> [Task]: Looking at the entries underneath, work out how many lines contain "rounded". Write only that number.

(Text-based design files)
[Start of section]
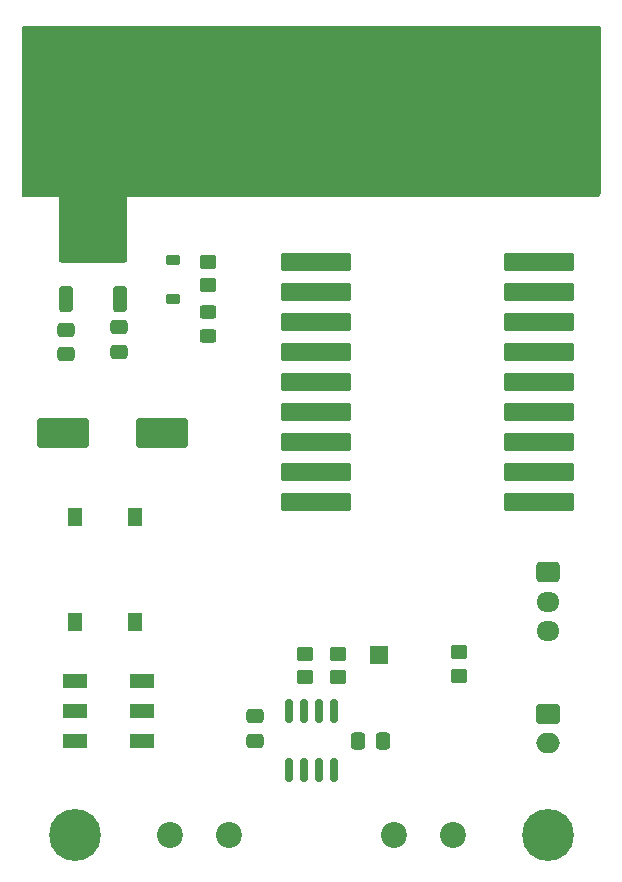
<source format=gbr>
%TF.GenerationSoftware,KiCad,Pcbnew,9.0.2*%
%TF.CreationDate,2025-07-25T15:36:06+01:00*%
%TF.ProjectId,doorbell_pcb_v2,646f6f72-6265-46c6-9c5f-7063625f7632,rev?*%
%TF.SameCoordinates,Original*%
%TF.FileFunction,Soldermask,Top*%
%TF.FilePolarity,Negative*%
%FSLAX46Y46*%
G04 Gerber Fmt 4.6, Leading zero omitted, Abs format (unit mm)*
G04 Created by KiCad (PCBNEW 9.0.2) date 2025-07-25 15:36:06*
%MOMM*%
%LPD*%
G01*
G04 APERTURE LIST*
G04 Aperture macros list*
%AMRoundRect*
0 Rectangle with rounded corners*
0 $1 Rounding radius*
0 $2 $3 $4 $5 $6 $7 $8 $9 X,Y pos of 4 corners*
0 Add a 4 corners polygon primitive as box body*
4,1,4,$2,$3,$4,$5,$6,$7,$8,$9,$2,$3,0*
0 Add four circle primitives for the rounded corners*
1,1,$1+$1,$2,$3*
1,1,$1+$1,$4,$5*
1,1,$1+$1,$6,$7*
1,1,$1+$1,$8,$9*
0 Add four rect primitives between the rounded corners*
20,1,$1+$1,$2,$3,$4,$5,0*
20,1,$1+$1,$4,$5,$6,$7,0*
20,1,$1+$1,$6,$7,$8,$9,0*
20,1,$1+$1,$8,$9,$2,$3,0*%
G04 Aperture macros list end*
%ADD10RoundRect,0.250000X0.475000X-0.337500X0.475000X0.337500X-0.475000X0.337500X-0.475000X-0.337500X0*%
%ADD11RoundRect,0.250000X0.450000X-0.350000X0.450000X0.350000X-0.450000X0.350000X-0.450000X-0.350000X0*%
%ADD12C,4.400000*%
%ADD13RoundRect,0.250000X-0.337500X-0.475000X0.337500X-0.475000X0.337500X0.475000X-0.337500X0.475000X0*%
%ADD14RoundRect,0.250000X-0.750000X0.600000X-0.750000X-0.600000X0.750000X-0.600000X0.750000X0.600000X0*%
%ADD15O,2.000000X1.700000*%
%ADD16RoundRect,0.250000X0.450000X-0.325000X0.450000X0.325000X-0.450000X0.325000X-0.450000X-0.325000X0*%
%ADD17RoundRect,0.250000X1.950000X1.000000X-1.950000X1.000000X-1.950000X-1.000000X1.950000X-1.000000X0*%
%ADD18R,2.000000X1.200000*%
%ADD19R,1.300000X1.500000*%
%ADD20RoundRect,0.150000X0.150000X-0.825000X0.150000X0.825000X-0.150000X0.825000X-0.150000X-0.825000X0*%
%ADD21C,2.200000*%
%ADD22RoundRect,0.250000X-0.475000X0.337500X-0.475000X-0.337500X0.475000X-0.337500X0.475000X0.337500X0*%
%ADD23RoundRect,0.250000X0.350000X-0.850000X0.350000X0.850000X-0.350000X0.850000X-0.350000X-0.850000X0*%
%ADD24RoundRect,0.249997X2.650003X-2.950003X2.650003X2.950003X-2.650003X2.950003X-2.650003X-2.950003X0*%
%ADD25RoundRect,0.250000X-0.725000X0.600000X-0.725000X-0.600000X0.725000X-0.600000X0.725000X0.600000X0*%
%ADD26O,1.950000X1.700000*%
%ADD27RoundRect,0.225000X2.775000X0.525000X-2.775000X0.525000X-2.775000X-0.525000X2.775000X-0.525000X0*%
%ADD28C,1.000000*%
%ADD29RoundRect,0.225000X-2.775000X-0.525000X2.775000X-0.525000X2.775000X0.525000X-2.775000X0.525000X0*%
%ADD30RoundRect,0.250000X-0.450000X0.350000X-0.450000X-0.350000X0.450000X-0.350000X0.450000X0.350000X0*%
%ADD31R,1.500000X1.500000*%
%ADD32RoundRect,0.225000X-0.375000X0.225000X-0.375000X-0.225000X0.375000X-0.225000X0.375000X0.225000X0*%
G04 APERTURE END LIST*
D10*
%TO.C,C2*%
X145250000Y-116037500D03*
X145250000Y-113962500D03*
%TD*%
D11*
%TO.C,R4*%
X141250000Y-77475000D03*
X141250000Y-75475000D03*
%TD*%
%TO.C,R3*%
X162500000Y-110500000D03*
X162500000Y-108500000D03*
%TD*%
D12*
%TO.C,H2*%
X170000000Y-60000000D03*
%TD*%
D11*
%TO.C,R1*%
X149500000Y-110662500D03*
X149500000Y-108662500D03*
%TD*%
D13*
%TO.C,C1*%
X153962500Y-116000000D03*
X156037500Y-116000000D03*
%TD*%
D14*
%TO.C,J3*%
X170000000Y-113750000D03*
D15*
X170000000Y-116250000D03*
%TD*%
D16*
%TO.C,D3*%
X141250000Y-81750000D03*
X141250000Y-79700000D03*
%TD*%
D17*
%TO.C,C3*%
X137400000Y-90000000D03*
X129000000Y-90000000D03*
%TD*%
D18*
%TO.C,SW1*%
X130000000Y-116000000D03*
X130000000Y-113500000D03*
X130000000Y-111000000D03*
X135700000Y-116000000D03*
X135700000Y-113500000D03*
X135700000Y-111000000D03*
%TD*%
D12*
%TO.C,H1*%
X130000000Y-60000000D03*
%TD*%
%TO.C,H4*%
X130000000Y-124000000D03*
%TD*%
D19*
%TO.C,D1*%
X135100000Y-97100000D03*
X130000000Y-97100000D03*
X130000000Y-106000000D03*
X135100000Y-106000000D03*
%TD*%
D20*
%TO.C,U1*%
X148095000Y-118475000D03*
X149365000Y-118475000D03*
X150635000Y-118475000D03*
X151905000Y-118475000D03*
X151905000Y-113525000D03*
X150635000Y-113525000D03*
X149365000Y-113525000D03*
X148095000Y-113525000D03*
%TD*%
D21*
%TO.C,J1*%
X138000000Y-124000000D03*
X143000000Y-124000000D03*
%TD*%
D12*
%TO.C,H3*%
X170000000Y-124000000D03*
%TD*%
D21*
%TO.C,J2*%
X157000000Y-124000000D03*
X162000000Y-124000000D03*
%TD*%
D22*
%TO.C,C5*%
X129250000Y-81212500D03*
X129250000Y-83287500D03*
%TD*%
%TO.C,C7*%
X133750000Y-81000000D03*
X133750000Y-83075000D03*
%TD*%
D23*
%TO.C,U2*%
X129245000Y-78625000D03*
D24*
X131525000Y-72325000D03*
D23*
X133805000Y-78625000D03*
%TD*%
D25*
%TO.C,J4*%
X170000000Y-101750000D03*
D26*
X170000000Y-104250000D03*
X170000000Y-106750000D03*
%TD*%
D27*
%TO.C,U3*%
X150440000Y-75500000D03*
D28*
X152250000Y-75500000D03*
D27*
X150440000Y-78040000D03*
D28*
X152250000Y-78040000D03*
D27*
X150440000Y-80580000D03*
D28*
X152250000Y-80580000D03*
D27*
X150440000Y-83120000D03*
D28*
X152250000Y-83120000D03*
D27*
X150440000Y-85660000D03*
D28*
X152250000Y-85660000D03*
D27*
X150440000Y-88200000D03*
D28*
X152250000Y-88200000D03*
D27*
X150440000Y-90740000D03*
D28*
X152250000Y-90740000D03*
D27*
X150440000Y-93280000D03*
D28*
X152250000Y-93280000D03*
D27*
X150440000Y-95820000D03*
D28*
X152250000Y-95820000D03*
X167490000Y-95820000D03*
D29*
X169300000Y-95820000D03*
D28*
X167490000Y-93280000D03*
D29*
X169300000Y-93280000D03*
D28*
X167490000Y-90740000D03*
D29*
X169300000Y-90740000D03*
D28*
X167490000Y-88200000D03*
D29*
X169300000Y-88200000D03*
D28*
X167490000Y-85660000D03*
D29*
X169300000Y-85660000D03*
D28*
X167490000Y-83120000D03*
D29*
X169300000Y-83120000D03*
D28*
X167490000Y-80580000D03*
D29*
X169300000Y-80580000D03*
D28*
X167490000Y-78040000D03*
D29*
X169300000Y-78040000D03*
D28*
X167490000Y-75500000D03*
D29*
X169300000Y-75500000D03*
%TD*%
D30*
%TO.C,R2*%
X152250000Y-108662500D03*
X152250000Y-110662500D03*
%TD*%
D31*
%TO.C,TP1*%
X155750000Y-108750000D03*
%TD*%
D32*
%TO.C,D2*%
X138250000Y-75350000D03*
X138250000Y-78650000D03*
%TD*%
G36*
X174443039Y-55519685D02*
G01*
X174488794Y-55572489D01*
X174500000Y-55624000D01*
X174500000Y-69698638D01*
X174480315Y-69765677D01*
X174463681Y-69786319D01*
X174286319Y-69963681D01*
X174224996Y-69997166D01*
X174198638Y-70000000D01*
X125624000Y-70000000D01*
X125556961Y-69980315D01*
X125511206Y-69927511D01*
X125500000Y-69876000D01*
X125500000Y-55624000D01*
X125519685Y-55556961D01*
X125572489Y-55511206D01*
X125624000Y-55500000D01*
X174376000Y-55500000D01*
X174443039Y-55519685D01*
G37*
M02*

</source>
[End of section]
> [Exercise answer]: 3